#### Task to complete
Please write out exactly the lines of the data below from the line holding "right front paw: (38, 169)" through the line holding "left shoulder: (289, 207)", and leave out the rest.

#### Body or hand keypoint data
== == ==

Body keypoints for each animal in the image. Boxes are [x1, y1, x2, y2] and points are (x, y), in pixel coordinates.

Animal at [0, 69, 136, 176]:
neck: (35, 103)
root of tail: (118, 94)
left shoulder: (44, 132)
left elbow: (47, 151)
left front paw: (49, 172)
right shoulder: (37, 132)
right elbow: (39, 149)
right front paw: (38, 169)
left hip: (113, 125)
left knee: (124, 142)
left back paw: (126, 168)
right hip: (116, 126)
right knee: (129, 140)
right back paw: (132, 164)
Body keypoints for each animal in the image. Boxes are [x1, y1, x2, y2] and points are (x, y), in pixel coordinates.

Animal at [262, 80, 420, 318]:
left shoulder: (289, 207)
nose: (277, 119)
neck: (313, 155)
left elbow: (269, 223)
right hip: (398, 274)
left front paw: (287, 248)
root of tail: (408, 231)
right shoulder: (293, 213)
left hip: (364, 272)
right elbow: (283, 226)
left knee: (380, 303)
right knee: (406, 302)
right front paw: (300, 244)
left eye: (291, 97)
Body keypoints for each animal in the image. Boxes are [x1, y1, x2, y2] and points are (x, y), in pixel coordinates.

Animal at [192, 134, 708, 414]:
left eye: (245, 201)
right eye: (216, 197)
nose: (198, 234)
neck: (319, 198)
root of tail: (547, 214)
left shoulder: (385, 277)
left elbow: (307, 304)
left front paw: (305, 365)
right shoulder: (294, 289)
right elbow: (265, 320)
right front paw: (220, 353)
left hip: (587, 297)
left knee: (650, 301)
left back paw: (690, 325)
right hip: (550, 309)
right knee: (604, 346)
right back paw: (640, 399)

== == ==

#### Answer to the exercise
right front paw: (38, 169)
left hip: (113, 125)
left knee: (124, 142)
left back paw: (126, 168)
right hip: (116, 126)
right knee: (129, 140)
right back paw: (132, 164)
Body keypoints for each animal in the image. Boxes are [x1, y1, x2, y2] and points are (x, y), in pixel coordinates.

Animal at [262, 80, 420, 318]:
left shoulder: (289, 207)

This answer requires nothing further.